Les Archives de la Phalange, des prisons, des « gobernadores civiles » (sorte de préfets) ont mystérieusement disparu. Le gouvernement espagnol reste insensible aux demandes faites par l’ONU de supprimer la loi d’amnistie (en fait d’impunité) de 1977. La dictature resta terriblement terroriste, jusqu’au bout. Le 27 septembre 1975 furent exécutés cinq militants du FRAP, condamnés à mort par le Tribunal militaire de Burgos.

La répression, la terreur, allèrent toujours de pair avec l’accumulation de richesses pour une étroite oligarchie, essentiellement des familles de banquiers et de financiers, qui dès le départ aidèrent Franco dans son putsch d’anéantissement des forces progressistes.

On me reproche parfois de traiter Rajoy de « néo-franquiste ». Au journal gratuit « 20 minutes », il déclarait le 20 février 2008 : « Je ne donnerais, en ce qui me concerne, pas un centime des finances publiques à ces effets (pour récupérer la mémoire historique) ». Dans la foulée, il supprima toute aide aux associations mémorielles et d’ouverture des fosses communes, et il ferma le 02/03/2012, le « Bureau des victimes de la guerre civile et de la dictature ». Ce centre ministériel avait déjà réalisé un travail de recensement considérable et permettait aux victimes et familles de victimes d’avoir des interlocuteurs, et d’avancer parfois dans les dossiers.

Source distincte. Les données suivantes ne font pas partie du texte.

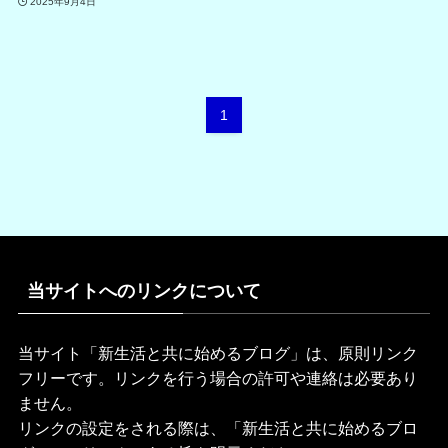
2025年9月4日
1
当サイトへのリンクについて
当サイト「新生活と共に始めるブログ」は、原則リンク
フリーです。リンクを行う場合の許可や連絡は必要あり
ません。
リンクの設定をされる際は、「新生活と共に始めるブロ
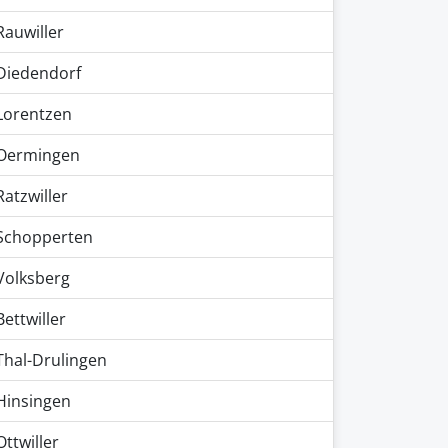
Rauwiller
Diedendorf
Lorentzen
Oermingen
Ratzwiller
Schopperten
Volksberg
Bettwiller
Thal-Drulingen
Hinsingen
Ottwiller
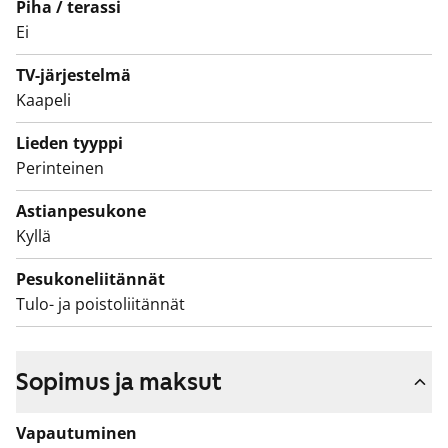
Piha / terassi
Hissi ainoastaan portaissa A ja B.
Ei
Tämä on valtion tukema Varke-asunto (entinen ARA),
TV-järjestelmä
jossa asukasvalinta perustuu asunnon tarpeen
Kaapeli
kiireellisyyteen, hakijoiden tuloihin ja varallisuuteen,
sekä asunnon tarpeen syyhyn.
Lieden tyyppi
Perinteinen
Astianpesukone
Kyllä
Pesukoneliitännät
Tulo- ja poistoliitännät
Sopimus ja maksut
Vapautuminen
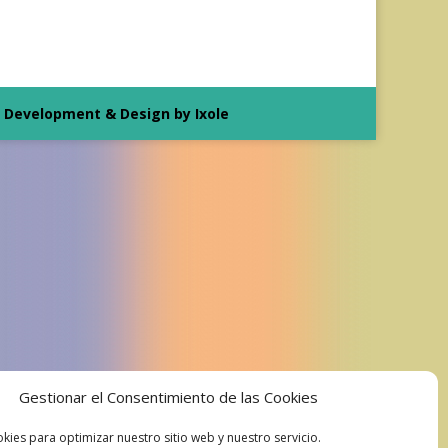
Development & Design by Ixole
Gestionar el Consentimiento de las Cookies
kies para optimizar nuestro sitio web y nuestro servicio.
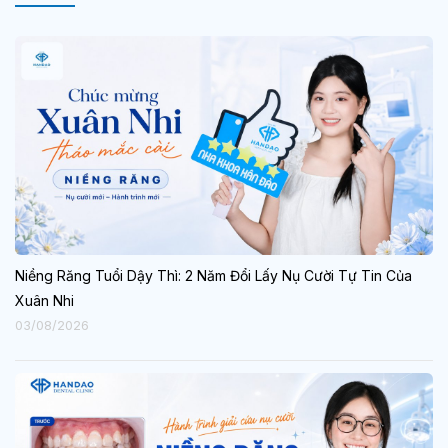
Niềng Răng Tuổi Dậy Thì: 2 Năm Đổi Lấy Nụ Cười Tự Tin Của
Xuân Nhi
03/08/2026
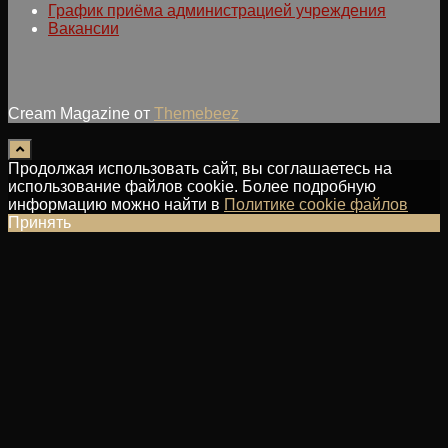
График приёма администрацией учреждения
Вакансии
Cream Magazine от
Themebeez
Продолжая использовать сайт, вы соглашаетесь на
использование файлов cookie. Более подробную
информацию можно найти в
Политике cookie файлов
Принять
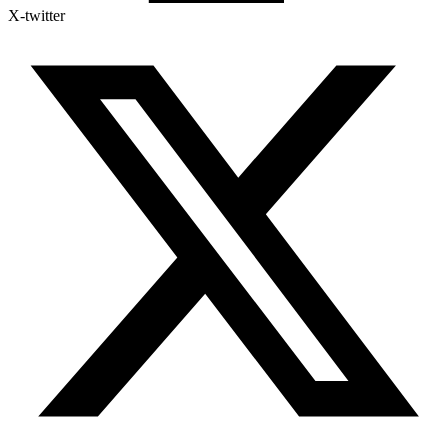
X-twitter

Voilà pourquoi je traite Rajoy de « néo-franquiste ». Parce qu’il l’est.


Blog de Jean Ortiz – Source


 

2 réflexions sur “Barcelone, contre Madrid ou l’inverse !

  1. bernarddominik 12/11/2017 / 11h32

    C’est tout à fait vrai. Il faut rajouter aux banquiers l’oligarchie terrienne qui avec l’église catholique possédait la plus grande partie du foncier, et surtout le foncier « utile ». Ils permirent à Franco de financer sa guerre contre la république.

    La constitution espagnole est loin d’être la plus démocratique du monde contrairement aux affirmations de Manuel Valls, d’ailleurs contredit par sa sœur qui n’a pas oublié qu’ils ont fui le franquisme.

    D’ailleurs les menaces des généraux contre Podemos ne sont pas à prendre à la légère, le roi Juan Carlos avait évité un coup d’état, parce qu’il connaissait bien les généraux ayant été coopté par eux et Franco, et élevé dans le sérail militaire, et ce qui a été promis en échange de l’arrêt du coup d’état est resté secret.

    En Espagne les franquistes tiennent toujours 2 leviers importants du pouvoir l’armée et la justice. Mais, pour moi, cela ne justifie pas l’indépendance de la Catalogne, qui n’a jamais constitué seule un état, elle a été partie du royaume d’Aragon, mais jamais seule, sinon comme marche sud du royaume des carolingiens.

    • Libre jugement 12/11/2017 / 11h54

      Il me semblait important de « sortir » cette information de la nuit ou elle est consciencieusement enfouie par le médias préférant a l’explication financière, linguistique, politique et historique, la diffusion de vastes plans des manifestants d’ici ou là sans explications véritables, évitant ainsi toutes prises de parti pris envers Madrid ou Barcelone.

      Quant a l’indépendance totale de la Catalogne je n’y crois pas un seul instant. De cette situation qu’en sortira-t-il ??